Re: Parsing methods (fwd)

In message <199607101922.MAA27470@web1.calweb.com>, "Lee Daniel Crocker" writes
:
>> Well, a simple algorithm to do this: Once you have found a "<"
>> character, the name of the element is everything up to the first whitespace
>> character or the ">" character. If you hit whitespace, you've got
>> attributes coming.
>
>Simple, but not quite correct.  Don't forget that you have to
>check for <!, and attribute names have a very limited character
>set-- <tag-name2> is a tag, but <fake,tag*> is not, and should
>just be printed as plain text.

<fake,tag*> is an error. printing it as plain text is not the
best service you can provide the user, and certainly not the author.

This is documented at:

================
http://www.w3.org/pub/WWW/TR/WD-sgml-lex/

The following examples are errors: 

<xyz!> <abc/>
</xxx/> <xyz&def> <abc_def>
================


>Check out a good SGML reference.

> RECORD SET:
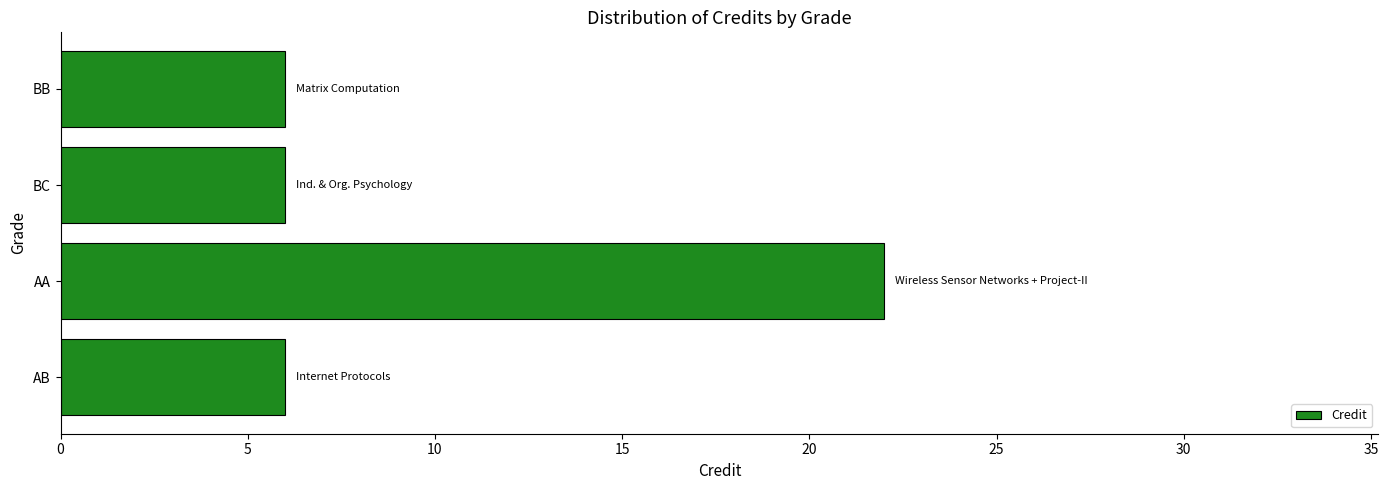

What value does the data have at BC?

6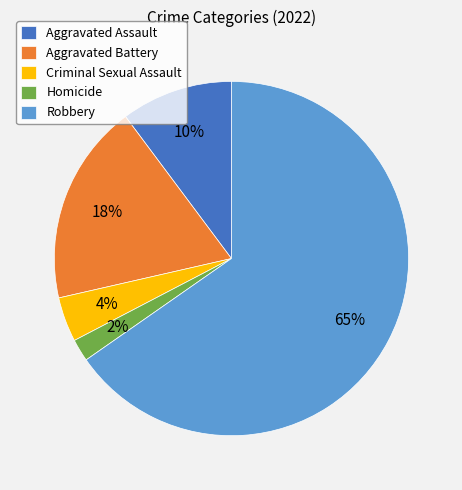

Which slice is the largest?

Robbery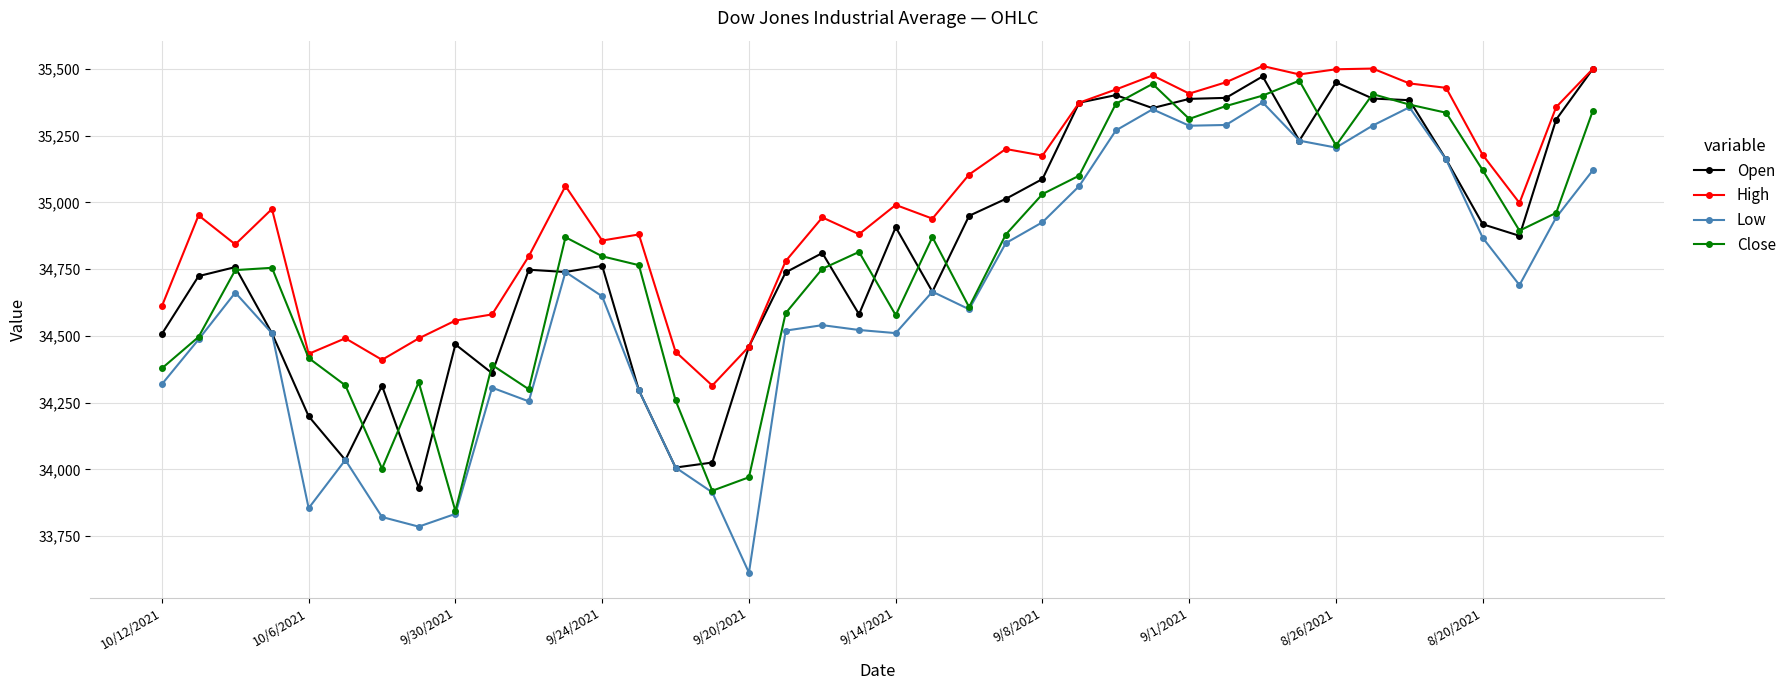

Does the chart display data point markers on the line(s)?

Yes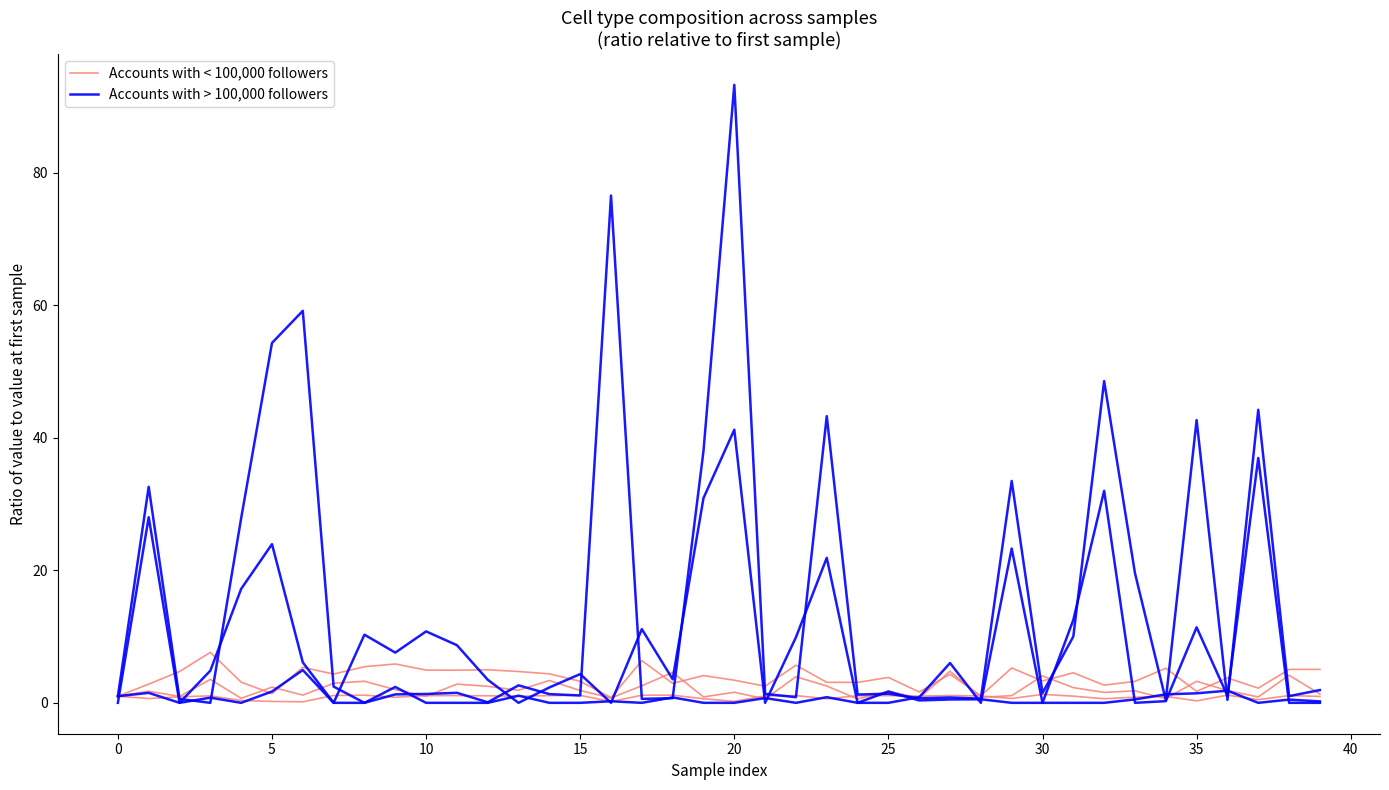

How many data points in Accounts with > 100,000 followers are less than 1?

12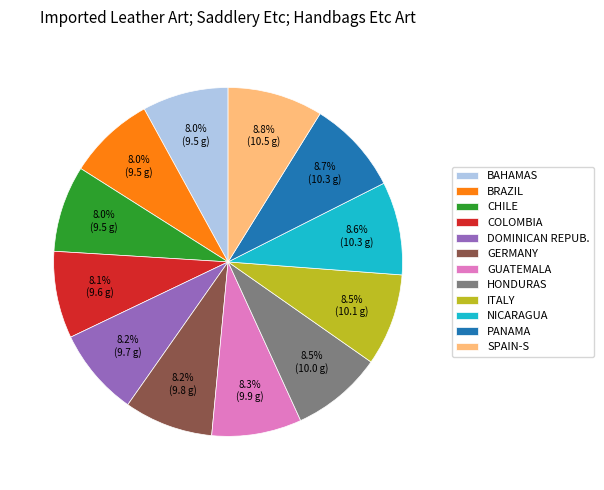

What is the ratio of the value at HONDURAS to the value at GUATEMALA?

1.0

> QUESTIONS ON THE MATERIAL:
(a) Which URL does the parsing-methods message give as documentation for the errors it lists?
(b) Please carry on the parsing-methods message from its final line.

> SOLVED PROBLEMS:
(a) http://www.w3.org/pub/WWW/TR/WD-sgml-lex/

(b)
Good advice. The obove draft isn't an SGML reference per se,
but SGML references aren't freely available. I worked hard
to be sure that the above draft matches the SMGL specs.
Evidence to the contrary (i.e. a bug report) is always welcome!

>  Never rely on browsers--
>especially ones as broken as Netscape--to tell you what valid
>HTML looks like.

And never rely on folks that don't cite sources ;-)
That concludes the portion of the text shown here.